> **SOURCE PASSAGE**:
* * * *

Mr. Speaker, it is important to rise to speak to this fundamental bill. As I mentioned earlier, at 138 pages, Bill C-59, an act respecting national security matters, is a real omnibus bill. Unfortunately, there are still problems with this bill. That is why we are going to have to oppose it. It does not meet all our expectations.

We opposed Bill C-51. We were the only ones to support compliance with the Charter of Rights and Freedoms in order to safeguard Canadians' rights and freedoms in 2015. The Liberals and the Conservatives voted for that bill, which was condemned by all Canadians. That is the reason why the Liberals later stated in their campaign that the bill made no sense and that they would rescind it if they were elected. They have finally woken up three years later. Unfortunately, the bill does not deliver on those promises.

There are elements missing. For example, the Liberals promised to fully repeal Bill C-51, and they are not doing that. Another extremely important thing that I want to spend some time talking about is the fact that they should have replaced the existing ministerial directive on torture in order to ensure that Canada stands for an absolute prohibition on torture. A lawful society, a society that respects the Canadian Charter of Rights and Freedoms and the UN Charter of Rights, should obviously not allow torture. However, once again, Canada is somewhat indirectly complicit in torture that is happening around the world. We have long been calling on the Minister of Public Safety and Emergency Preparedness to repeal and replace the 2010 directive on torture to ensure that Canada stands for an absolute prohibition on torture. More specifically, we want to ensure that, under no circumstances, will Canada use information from foreign countries that could have been obtained using torture or share information that is likely to result in torture. We have bad memories of the horrors endured by some Canadians such as Maher Arar, Abdullah Almaki, Amhad Abou El Maati, and Muayyed Nureddin. Canadians have suffered torture, so we are in some way complicit. It is very important that we resolve this problem, but unfortunately, the new directive, issued in October 2017, does not forbid the RCMP, CSIS, or the CBSA from using information that may have been obtained through torture in another country.

The new instructions feature not a single semantic change, since they authorize the use of information obtained by torture in certain cases. That is completely unacceptable. Canada should take a leading role in preventing torture and should never agree to use or share information that is likely to result in torture in other countries around the world. We should be a leader on this issue.

There is another extremely important file that I want to talk about that this bill does not address and that is the infamous no-fly list. This list and the unacceptable delays in funding redress mechanisms are regrettable. There is currently no effective redress mechanism to help people who suffer the consequences from being added to this list. Some Canadian families are very concerned. They want to protect their rights because children are at risk of being detained by airport security after mistakenly being added to the list, a list that prevents them from being able to fly.

We are very worried about that. We are working with No Fly List Kids. We hope that the Liberal government will wake up. It should have fixed this situation in this bill, especially considering that this is an omnibus bill.

Speaking of security, I want to mention two security-related events that occurred in Drummond that had a significant impact. The first was on May 29 and was reported by journalist Ghyslain Bergeron, who is very well known in Drummondville. A dozen or so firefighters from Saint-Félix-de-Kingsey were called to rescue a couple stranded on the Saint-François river. Led by the town's fire chief, Pierre Blanchette, they headed to the area and courageously rescued the couple. It is extremely important to acknowledge acts of bravery when we talk about the safety our our constituents.

* * * *

(Page images and extracted text)
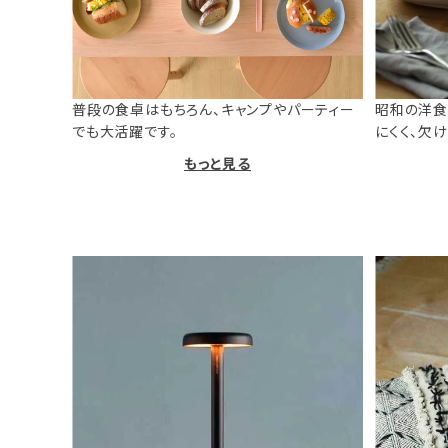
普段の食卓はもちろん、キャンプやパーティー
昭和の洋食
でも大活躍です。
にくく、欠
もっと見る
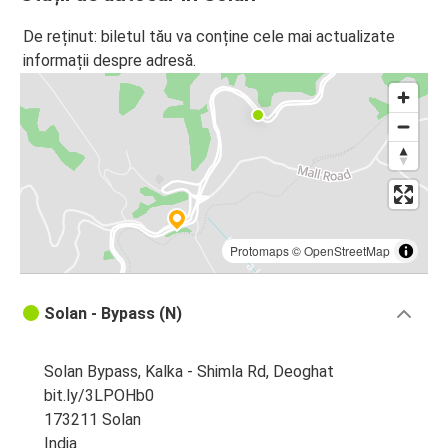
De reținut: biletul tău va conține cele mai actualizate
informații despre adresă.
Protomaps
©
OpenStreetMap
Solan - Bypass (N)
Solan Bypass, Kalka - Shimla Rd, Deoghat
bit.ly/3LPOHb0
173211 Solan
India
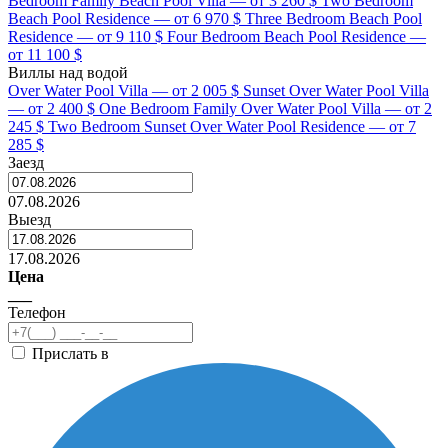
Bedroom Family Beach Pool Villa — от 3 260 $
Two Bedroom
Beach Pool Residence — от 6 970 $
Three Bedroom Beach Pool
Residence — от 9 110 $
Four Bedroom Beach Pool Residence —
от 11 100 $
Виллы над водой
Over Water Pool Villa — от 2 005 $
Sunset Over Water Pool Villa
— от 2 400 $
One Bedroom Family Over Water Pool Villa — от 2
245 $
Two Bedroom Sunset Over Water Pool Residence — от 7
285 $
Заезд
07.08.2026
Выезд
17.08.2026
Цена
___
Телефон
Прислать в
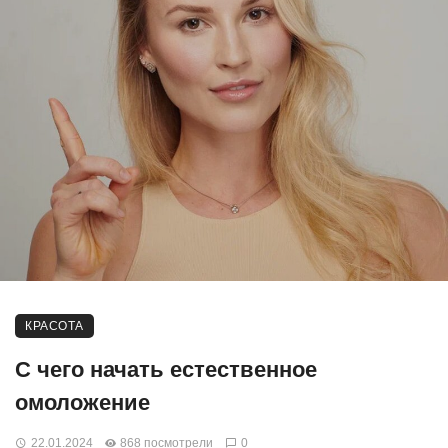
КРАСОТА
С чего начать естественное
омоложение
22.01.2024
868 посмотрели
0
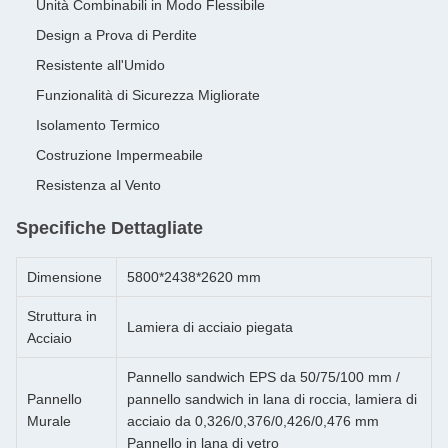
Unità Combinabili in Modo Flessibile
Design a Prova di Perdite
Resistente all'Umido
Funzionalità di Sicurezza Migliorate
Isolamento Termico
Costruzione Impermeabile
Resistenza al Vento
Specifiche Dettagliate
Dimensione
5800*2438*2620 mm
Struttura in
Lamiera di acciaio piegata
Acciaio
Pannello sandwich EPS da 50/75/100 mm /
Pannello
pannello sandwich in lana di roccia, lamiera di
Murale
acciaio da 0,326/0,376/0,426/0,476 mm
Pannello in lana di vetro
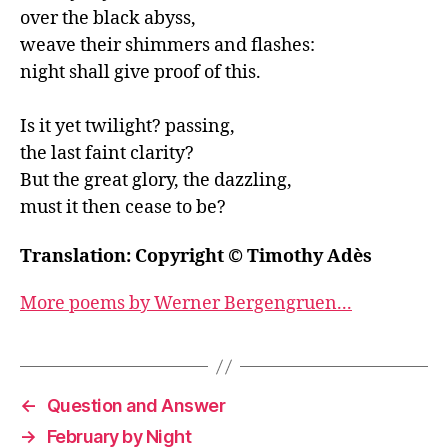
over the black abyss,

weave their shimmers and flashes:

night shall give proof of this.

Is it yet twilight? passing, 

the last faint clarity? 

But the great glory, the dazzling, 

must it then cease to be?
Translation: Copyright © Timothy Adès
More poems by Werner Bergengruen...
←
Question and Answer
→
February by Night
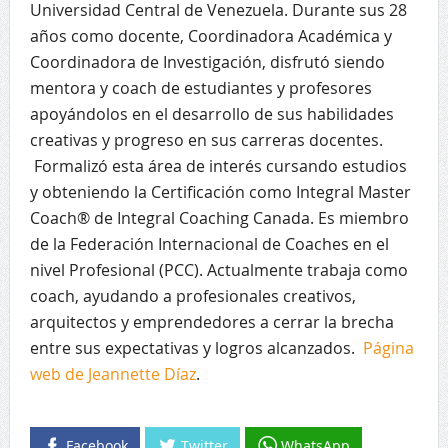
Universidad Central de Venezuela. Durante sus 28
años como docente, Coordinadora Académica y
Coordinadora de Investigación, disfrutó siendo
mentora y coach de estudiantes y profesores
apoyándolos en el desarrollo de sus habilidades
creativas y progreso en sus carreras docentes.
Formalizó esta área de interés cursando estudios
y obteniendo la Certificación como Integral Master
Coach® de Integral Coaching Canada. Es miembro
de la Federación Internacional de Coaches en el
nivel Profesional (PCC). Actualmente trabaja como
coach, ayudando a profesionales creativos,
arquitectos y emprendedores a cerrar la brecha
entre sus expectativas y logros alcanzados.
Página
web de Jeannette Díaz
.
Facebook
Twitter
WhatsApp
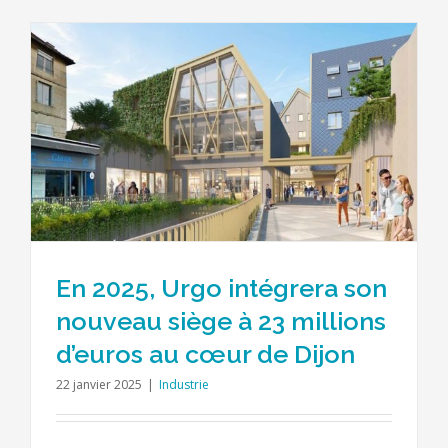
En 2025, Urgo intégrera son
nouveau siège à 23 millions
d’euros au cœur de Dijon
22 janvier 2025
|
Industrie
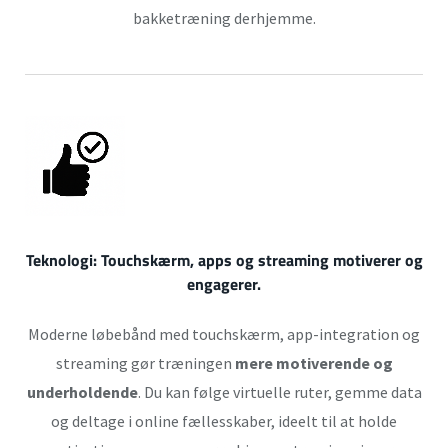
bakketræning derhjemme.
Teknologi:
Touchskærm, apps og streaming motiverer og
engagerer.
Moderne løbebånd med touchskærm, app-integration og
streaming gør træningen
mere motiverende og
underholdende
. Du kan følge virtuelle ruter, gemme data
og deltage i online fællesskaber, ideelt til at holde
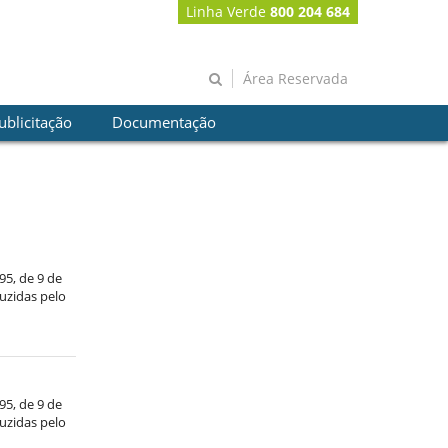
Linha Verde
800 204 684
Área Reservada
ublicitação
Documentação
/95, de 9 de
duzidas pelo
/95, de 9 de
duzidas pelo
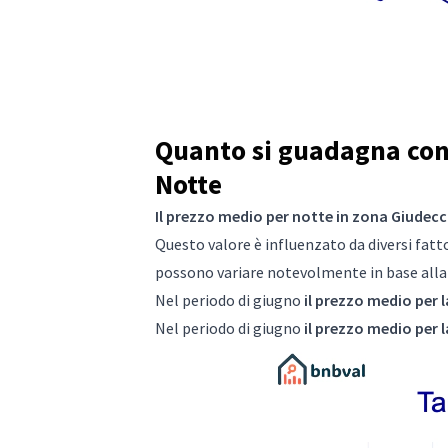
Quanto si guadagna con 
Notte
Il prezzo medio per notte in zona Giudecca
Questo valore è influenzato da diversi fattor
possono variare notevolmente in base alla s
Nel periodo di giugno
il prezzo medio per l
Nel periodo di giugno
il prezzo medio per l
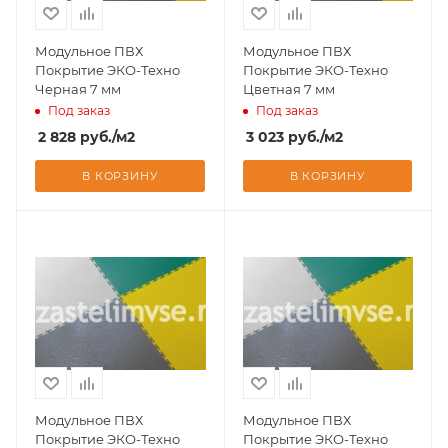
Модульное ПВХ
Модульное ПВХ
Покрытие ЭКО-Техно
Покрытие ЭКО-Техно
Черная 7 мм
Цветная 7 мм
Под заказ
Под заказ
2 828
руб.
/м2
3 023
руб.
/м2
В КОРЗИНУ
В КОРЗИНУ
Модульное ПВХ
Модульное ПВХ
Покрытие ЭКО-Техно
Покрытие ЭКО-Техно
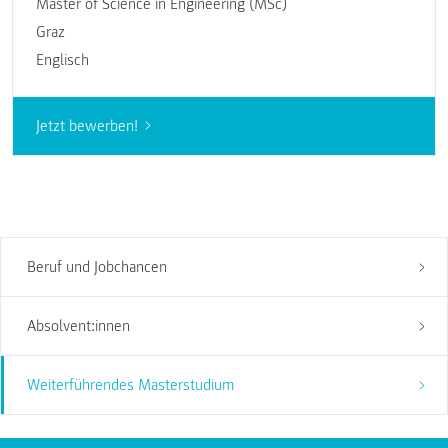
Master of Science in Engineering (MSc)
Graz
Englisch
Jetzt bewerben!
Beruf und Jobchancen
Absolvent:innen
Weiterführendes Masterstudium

* * * *

> **TASKS TO CARRY OUT**:
• 1. How many pages long is Bill C-59, according to the speech?
• 2. Format as a numbered list the lines in the records from the line with "night shall give proof of this." up to and including the line with "February by Night", leaving out blank lines.

> **EXERCISE SOLUTIONS**:
• 1. 138 pages.

• 2.
1. night shall give proof of this.
2. Is it yet twilight? passing, 
3. the last faint clarity? 
4. But the great glory, the dazzling, 
5. must it then cease to be?
6. Translation: Copyright © Timothy Adès
7. More poems by Werner Bergengruen...
8. ←
9. Question and Answer
10. →
11. February by Night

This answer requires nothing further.